Reproduce the records below verbatim, starting at their very first line and ending at the line that contains "picture [249, 242, 1597, 1066]", with both of those lines included.

-------- Material --------

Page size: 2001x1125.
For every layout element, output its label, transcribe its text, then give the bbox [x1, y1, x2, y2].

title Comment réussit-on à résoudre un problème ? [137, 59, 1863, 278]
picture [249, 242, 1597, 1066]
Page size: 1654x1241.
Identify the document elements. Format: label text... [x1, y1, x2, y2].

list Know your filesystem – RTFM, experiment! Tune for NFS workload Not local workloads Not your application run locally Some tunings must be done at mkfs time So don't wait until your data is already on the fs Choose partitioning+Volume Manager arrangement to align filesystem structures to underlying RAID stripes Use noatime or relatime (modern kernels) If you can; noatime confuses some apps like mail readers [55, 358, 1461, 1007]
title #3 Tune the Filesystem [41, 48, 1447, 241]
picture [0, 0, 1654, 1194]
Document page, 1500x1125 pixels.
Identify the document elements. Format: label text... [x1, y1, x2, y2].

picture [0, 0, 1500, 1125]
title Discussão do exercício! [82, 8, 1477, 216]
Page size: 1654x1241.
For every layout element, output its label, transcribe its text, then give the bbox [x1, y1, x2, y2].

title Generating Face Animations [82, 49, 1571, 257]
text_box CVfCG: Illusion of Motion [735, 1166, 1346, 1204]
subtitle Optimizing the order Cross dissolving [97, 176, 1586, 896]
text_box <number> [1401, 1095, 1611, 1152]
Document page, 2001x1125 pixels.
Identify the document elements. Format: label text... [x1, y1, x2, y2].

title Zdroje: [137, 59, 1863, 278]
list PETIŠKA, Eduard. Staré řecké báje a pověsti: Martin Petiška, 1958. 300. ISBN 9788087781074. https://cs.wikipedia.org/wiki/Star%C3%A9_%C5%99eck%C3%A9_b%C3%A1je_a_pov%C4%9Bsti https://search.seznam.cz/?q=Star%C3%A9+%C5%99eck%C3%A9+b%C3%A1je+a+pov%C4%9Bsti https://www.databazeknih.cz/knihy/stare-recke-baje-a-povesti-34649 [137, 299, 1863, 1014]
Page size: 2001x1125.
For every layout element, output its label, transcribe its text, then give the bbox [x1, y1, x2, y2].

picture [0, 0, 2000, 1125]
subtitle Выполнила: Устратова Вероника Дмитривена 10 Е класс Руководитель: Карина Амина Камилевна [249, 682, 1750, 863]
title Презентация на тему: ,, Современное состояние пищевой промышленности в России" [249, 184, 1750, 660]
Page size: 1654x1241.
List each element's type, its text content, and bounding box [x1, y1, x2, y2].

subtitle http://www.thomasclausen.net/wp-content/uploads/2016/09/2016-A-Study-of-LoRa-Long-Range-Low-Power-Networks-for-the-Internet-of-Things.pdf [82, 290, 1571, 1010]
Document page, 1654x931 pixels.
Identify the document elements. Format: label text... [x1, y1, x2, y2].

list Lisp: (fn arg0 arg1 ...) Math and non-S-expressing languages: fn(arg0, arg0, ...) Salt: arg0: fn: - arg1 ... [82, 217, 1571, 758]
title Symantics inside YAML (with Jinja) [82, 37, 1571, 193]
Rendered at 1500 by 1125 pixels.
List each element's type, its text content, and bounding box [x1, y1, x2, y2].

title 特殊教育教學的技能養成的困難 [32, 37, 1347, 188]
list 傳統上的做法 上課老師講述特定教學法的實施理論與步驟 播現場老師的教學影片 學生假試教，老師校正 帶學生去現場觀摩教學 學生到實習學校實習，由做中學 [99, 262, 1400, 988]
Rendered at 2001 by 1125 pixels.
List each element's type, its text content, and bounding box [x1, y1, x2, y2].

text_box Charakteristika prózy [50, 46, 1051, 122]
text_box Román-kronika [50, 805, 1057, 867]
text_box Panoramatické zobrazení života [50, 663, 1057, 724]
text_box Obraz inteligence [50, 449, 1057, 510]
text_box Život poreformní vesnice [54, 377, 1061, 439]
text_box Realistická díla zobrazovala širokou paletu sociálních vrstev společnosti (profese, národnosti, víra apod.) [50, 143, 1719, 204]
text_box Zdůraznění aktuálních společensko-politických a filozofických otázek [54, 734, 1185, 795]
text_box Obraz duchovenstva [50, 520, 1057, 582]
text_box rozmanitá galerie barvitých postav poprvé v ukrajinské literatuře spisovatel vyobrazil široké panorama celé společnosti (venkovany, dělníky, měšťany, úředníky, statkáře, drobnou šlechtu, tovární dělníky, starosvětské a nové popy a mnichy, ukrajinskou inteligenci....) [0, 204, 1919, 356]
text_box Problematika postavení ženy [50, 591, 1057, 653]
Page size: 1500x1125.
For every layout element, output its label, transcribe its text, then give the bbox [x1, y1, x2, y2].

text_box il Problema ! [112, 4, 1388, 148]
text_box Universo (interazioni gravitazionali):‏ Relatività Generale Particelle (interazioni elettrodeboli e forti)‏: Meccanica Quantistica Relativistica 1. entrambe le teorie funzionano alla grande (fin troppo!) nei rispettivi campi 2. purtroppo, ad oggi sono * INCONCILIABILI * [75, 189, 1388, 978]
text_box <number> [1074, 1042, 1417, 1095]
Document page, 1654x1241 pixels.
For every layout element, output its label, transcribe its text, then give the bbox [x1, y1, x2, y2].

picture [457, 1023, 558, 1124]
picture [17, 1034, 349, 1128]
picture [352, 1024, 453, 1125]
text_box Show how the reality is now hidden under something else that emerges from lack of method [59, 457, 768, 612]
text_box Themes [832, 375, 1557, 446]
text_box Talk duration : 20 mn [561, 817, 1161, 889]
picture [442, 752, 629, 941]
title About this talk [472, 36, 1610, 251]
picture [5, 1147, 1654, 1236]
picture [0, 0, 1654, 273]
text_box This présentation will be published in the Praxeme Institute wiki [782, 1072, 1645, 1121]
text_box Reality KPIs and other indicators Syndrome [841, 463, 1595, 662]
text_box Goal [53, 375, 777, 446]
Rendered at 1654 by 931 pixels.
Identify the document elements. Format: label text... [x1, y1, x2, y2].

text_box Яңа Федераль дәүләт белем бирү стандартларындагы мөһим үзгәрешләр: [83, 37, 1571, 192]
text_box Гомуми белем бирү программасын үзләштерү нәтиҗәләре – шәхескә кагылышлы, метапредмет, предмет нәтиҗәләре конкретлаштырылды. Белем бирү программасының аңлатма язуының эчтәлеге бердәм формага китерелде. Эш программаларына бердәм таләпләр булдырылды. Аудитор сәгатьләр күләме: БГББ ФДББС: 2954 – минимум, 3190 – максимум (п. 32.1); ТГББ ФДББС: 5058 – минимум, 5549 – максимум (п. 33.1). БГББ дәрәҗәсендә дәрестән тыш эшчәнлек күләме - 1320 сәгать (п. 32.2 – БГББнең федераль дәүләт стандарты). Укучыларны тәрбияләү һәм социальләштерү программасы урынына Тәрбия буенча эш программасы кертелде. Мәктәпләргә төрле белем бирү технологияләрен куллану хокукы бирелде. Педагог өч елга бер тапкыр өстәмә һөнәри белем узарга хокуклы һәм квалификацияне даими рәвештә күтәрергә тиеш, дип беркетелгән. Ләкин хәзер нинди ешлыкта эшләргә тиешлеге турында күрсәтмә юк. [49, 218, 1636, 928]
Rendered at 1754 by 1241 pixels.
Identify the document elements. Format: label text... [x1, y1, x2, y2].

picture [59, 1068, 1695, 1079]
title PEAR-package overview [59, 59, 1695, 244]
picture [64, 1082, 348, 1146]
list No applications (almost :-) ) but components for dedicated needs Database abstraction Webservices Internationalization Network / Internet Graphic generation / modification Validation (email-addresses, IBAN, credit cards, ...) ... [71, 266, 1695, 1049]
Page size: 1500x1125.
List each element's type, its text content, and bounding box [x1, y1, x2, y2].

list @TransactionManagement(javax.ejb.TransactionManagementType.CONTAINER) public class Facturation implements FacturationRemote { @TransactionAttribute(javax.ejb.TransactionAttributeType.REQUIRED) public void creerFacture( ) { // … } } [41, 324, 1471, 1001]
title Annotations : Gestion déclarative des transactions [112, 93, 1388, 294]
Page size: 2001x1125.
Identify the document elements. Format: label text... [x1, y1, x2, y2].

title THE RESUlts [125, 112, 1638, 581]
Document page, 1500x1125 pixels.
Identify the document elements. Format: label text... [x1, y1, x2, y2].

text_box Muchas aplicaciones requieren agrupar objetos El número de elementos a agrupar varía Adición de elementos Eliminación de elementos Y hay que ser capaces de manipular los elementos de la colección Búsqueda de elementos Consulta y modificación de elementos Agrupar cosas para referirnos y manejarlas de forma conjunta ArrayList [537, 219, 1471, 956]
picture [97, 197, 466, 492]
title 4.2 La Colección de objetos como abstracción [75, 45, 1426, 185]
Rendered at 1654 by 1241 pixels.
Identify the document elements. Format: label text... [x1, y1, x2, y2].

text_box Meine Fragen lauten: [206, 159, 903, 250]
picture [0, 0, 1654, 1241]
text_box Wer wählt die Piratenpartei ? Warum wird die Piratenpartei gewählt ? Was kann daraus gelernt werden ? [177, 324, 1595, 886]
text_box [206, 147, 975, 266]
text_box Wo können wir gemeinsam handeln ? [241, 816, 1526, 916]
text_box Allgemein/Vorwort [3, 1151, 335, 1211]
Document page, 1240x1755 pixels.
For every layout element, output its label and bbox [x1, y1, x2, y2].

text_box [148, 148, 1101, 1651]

--------

= Task response =
Page size: 2001x1125.
For every layout element, output its label, transcribe its text, then give the bbox [x1, y1, x2, y2].

title Comment réussit-on à résoudre un problème ? [137, 59, 1863, 278]
picture [249, 242, 1597, 1066]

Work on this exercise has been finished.